[Opening Source passage section]

# Ice Conditions Forum Is Back!



## Grandpa D (Sep 7, 2007)

We have opened up the ice conditions forum for the new ice season.
Please only report ice conditions here.
Fishing reports should be posted in the normal Fishing Reports Forum.
Feel free to report any ice conditions that you are aware of.

The reservoirs can't be kept in alphabetical order so you may have to scroll the page down to find the places that you are looking for.

This forum was well received last year and I hope it will be a good asset again this year. With everyone's input, it will be very helpful.


----------



## CBR (Sep 12, 2007)

Any reports? I should have some by monday as this weekend is a fishing weekend!


----------



## Watcher (Dec 31, 2008)

*Ice Safety*

Ice safety information is important and should stay at the top of this Forum.

Minnesota Department of Natural Resources has a good web-site.

http://www.dnr.state.mn.us/safety/ice/index.html


----------



## Skullanchor (Jul 29, 2008)

I like that you guys have last years ice conditions thread in there. It got me poking around comparing and it seems like just about everywhere had safe ice by mid to late Dec last year. We are running a little behind this year


----------



## billybob (Oct 27, 2008)

[Closing Source passage section]

▸ Exercise instructions
1. Reproduce the ice conditions forum thread between "We have opened" and "be very helpful.", inclusive.
2. In the ice conditions forum thread, where are fishing reports supposed to be posted?
3. Write what comes next in the ice conditions forum thread, picking up from its final line.

[Opening Supplied records section]

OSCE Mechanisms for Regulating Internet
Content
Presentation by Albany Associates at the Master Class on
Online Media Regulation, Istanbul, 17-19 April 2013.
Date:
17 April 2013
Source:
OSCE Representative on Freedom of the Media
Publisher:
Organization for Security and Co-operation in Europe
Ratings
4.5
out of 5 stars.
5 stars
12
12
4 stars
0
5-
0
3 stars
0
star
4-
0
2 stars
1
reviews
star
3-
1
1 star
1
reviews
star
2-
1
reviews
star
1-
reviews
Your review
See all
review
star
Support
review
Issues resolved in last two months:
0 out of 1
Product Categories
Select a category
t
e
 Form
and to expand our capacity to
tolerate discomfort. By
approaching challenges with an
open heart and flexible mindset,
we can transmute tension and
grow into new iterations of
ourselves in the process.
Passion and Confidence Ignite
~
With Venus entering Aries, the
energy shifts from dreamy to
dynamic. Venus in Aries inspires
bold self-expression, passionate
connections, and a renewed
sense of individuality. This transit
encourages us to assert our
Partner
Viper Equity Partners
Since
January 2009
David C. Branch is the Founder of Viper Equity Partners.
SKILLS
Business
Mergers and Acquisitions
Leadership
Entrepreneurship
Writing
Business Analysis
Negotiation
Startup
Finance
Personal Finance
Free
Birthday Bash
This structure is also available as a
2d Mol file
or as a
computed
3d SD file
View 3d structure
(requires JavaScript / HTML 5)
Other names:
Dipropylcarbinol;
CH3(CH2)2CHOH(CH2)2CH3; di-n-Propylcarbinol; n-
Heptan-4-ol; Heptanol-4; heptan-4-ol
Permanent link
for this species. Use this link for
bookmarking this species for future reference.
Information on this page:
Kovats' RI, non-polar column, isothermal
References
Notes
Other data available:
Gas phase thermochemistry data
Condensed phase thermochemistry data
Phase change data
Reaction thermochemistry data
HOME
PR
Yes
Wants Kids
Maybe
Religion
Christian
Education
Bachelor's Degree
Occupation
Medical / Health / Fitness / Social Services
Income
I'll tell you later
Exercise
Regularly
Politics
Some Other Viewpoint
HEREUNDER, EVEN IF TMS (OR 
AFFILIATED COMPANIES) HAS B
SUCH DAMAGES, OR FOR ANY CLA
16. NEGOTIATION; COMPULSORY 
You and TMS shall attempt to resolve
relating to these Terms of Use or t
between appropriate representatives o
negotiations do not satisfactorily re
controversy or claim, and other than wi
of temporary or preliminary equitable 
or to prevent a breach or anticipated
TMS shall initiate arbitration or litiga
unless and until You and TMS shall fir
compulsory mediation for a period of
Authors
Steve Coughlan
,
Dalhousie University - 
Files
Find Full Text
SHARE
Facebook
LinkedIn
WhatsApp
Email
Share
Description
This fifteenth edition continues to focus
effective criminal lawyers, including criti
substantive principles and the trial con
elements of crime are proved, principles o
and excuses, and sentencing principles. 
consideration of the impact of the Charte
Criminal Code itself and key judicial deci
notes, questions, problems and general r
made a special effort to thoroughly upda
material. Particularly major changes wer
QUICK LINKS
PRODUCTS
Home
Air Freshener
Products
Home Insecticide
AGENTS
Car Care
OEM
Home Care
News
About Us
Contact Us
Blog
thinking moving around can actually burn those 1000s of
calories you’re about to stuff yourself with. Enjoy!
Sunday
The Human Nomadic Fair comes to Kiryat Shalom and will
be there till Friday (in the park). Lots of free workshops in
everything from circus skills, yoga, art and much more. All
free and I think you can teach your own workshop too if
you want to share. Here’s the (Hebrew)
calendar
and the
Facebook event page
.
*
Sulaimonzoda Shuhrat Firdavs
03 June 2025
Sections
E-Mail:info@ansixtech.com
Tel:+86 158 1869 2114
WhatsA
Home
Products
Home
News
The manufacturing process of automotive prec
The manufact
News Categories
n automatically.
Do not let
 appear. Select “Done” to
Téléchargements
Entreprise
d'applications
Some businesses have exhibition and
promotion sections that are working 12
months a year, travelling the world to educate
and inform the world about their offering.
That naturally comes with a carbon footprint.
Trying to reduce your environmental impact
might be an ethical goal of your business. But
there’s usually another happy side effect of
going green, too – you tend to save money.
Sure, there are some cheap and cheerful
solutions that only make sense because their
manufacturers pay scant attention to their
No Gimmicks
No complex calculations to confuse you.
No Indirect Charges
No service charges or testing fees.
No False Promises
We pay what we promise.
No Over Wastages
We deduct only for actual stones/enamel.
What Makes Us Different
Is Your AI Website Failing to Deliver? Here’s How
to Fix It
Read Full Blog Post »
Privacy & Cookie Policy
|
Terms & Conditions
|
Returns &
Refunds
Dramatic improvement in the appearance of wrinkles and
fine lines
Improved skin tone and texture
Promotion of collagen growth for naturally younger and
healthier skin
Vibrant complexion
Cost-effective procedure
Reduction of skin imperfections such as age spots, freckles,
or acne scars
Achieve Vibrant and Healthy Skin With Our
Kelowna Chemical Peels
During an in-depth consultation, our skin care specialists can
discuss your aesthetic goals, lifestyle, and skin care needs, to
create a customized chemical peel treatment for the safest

[Closing Supplied records section]

▸ Answers in order
1.
We have opened up the ice conditions forum for the new ice season.
Please only report ice conditions here.
Fishing reports should be posted in the normal Fishing Reports Forum.
Feel free to report any ice conditions that you are aware of.

The reservoirs can't be kept in alphabetical order so you may have to scroll the page down to find the places that you are looking for.

This forum was well received last year and I hope it will be a good asset again this year. With everyone's input, it will be very helpful.

2. In the normal Fishing Reports Forum.

3.
Careful out there everybody. Watched a little girl go through the ice in the middle of a community pond yesterday. She was okay, but very cold and very wet.


----------



## Grandpa D (Sep 7, 2007)

billybob said:


> Careful out there everybody. Watched a little girl go through the ice in the middle of a community pond yesterday. She was okay, but very cold and very wet.


Which Pond was it?


----------



## Big Tiger (Jan 7, 2012)

10"TO12" AT EAST CANYON 1/20/2013


----------



## redleg (Dec 5, 2007)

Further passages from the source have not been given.